Towards Automated Penetration Testing: Introducing LLM Benchmark, Analysis, and Improvements
Isamu Isozaki, Manil Shrestha, Rick Console, Edward Kim
TL;DR
The paper tackles the escalating threat of cybercrime by proposing an open benchmark for evaluating LLM-based automated penetration testing. It assesses two leading LLMs (GPT-4o and Llama3.1-405B) within the PentestGPT framework on Vulnhub-based tasks, revealing end-to-end automation remains unattained but identifying concrete areas for improvement. Through three cumulative ablations—Inject Summary, Structured Generation, and Retrieval Augmented Generation—it demonstrates that augmenting context and task management can yield measurable gains, with RAG offering the strongest overall benefit. The work provides a standardized evaluation protocol and actionable insights for advancing AI-assisted cybersecurity, while also highlighting risks and limitations that motivate future reinforcement learning and self-play research.

──────

#### REQUIREMENT A
Answer these from the penetration testing summary:
(i) Which two LLMs did the paper assess?
(ii) Which ablation gave the strongest overall benefit?
(iii) What two kinds of future research do the risks and limitations motivate?
#### REQUIREMENT B
List every ablation named in the penetration testing summary.

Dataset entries
──────

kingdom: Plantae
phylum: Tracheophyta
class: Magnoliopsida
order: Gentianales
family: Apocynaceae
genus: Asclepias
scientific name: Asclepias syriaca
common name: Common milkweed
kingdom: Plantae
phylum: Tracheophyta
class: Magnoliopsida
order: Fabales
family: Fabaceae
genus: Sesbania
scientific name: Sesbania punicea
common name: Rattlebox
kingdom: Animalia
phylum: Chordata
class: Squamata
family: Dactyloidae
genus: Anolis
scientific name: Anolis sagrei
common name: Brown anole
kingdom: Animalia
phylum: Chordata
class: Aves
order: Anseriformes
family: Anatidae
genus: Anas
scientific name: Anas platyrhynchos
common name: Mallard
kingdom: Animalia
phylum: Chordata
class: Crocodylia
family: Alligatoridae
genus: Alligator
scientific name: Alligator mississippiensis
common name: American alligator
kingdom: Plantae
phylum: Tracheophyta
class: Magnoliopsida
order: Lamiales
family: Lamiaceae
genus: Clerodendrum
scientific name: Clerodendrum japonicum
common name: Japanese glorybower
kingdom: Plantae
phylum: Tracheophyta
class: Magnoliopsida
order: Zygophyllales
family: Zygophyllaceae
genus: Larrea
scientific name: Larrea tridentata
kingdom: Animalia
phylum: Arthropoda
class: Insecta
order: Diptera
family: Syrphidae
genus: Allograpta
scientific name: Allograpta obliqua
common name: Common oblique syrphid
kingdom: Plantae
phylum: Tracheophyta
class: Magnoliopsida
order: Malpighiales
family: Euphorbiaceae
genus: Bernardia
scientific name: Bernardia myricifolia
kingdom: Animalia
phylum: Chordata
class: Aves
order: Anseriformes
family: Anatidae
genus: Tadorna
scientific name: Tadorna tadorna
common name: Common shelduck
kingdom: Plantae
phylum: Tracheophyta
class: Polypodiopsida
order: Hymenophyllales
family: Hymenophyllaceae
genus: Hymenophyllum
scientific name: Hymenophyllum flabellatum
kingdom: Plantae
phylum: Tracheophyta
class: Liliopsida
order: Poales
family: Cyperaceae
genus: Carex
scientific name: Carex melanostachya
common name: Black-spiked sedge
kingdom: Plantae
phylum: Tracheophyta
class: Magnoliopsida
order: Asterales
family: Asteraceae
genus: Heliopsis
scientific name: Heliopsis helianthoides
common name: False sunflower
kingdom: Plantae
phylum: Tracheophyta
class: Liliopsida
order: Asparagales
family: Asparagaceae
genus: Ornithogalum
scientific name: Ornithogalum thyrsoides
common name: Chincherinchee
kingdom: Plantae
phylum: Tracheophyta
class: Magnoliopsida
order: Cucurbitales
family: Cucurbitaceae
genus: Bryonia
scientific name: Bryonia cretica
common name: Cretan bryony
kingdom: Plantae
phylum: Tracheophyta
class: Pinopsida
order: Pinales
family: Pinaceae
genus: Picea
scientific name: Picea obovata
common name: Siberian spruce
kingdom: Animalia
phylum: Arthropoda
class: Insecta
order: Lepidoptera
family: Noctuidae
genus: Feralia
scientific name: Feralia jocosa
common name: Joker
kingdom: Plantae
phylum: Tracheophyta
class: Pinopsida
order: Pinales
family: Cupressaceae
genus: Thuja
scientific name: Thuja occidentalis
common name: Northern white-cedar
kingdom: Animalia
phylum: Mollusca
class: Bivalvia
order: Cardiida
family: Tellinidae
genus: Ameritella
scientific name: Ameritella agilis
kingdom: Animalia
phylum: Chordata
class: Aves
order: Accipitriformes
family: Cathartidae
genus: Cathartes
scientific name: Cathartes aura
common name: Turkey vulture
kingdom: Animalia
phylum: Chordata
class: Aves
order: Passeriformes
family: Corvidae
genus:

──────

#### EXERCISE OUTPUT A
(i) GPT-4o and Llama3.1-405B
(ii) Retrieval Augmented Generation (RAG)
(iii) Reinforcement learning and self-play

#### EXERCISE OUTPUT B
Inject Summary
Structured Generation
Retrieval Augmented Generation